**EXCERPT**
..............................
Delivery & exactly-once

Kafka is at-least-once by default and supports exactly-once semantics via the idempotent producer, transactions, and read_committed consumers — a genuine, production-grade capability for end-to-end exactly-once pipelines.

topics has no transactions and no Kafka-style end-to-end exactly-once pipeline. It provides idempotency on the write path, node loop-prevention, and an opt-in router guarantee:"exactly_once" that suppresses duplicate derived destination appends by stable router idempotency key. Consumers still need idempotency for external side effects. If your pipeline requires transactional exactly-once processing across stages, Kafka offers it and topics does not.

Queues & share groups

Kafka’s classic consumer groups distribute partitions across consumers, which means parallelism is capped at the partition count and there is no per-message acknowledgment — the unit of progress is the offset, not the individual message. KIP-932 share groups add per-message ack and redelivery (queue-like semantics), but as of Kafka 4.1 they remain a non-production preview.

topics ships production lease queues today: claim returns individual jobs with a lease_id and deadline; ack permanently removes a job (the ack is the delete); nack and extend control redelivery and visibility; and parallelism is bounded by your workers, not by a partition count. A built-in dead-letter move relocates a job to a configured topic after max_deliveries rather than redelivering it forever.
..............................
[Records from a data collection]
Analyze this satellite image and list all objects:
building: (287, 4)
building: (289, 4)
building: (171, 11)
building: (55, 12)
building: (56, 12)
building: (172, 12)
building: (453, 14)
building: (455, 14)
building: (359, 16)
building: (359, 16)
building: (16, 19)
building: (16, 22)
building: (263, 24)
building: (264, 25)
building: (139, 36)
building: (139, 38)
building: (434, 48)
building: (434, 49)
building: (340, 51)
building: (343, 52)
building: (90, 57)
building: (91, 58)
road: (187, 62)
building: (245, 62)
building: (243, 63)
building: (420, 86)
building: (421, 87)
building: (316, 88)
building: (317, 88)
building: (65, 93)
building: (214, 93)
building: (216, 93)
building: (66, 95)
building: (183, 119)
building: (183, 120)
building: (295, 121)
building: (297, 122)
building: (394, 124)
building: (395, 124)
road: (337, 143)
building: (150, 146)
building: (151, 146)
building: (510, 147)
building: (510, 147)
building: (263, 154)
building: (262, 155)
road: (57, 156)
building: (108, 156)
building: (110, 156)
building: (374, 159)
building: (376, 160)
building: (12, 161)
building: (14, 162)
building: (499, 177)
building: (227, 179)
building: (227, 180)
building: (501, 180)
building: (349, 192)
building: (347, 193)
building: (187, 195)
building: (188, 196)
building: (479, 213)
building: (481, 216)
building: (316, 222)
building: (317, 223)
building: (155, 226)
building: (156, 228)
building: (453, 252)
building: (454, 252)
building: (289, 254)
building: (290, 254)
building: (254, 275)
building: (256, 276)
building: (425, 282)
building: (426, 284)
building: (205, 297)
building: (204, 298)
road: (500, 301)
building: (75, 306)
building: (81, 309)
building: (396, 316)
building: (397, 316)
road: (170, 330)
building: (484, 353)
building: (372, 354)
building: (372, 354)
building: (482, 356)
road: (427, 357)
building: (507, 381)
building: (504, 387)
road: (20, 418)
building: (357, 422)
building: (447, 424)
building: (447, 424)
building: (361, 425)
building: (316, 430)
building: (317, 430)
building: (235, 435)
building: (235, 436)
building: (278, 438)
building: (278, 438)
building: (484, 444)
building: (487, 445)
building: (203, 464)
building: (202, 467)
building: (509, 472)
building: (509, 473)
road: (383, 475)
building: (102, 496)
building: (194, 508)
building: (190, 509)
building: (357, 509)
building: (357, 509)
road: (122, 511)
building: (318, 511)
..............................
**EXERCISE INSTRUCTIONS**
A - Rewrite the stretch of the Kafka comparison from "Queues & share" through "redelivering it forever.", changing "partition count" to "number of partitions".
B - Extend the Kafka comparison beyond its last sentence.
The items are separate material and have no connection to the Kafka comparison.

**RESPONSES BY ITEM NUMBER**
A -
Queues & share groups

Kafka’s classic consumer groups distribute partitions across consumers, which means parallelism is capped at the number of partitions and there is no per-message acknowledgment — the unit of progress is the offset, not the individual message. KIP-932 share groups add per-message ack and redelivery (queue-like semantics), but as of Kafka 4.1 they remain a non-production preview.

topics ships production lease queues today: claim returns individual jobs with a lease_id and deadline; ack permanently removes a job (the ack is the delete); nack and extend control redelivery and visibility; and parallelism is bounded by your workers, not by a number of partitions. A built-in dead-letter move relocates a job to a configured topic after max_deliveries rather than redelivering it forever.

B -
Ops footprint

Kafka is a multi-node JVM cluster. KRaft (Kafka 4.0+) removes the ZooKeeper dependency by moving metadata into Kafka itself, which simplifies operations — but it is still a cluster of JVM brokers to provision, balance, and monitor.

topics is one self-contained server and one data directory. No JVM, no cluster bootstrap, no quorum, no partition rebalancing. You run it, point it at a data dir, and talk to it over HTTP. Graceful shutdown writes a final snapshot; a readiness probe (/v0/ready) gates traffic during WAL replay. The simplicity is the point — and the cost is that there is no cluster to scale or fail over to.

Scale

Kafka scales horizontally to very high volumes — add brokers and partitions; large clusters sustain 15M+ messages/sec. topics scales vertically only: its ~1M events/sec figure is an aggregate design target reached by batching and sharding across many topics and connections on one NVMe-backed machine, and a single HTTP origin tops out around 0.5M records/sec disk-class. See Performance for measured numbers. If you need throughput beyond one machine, Kafka is built for it and topics is not.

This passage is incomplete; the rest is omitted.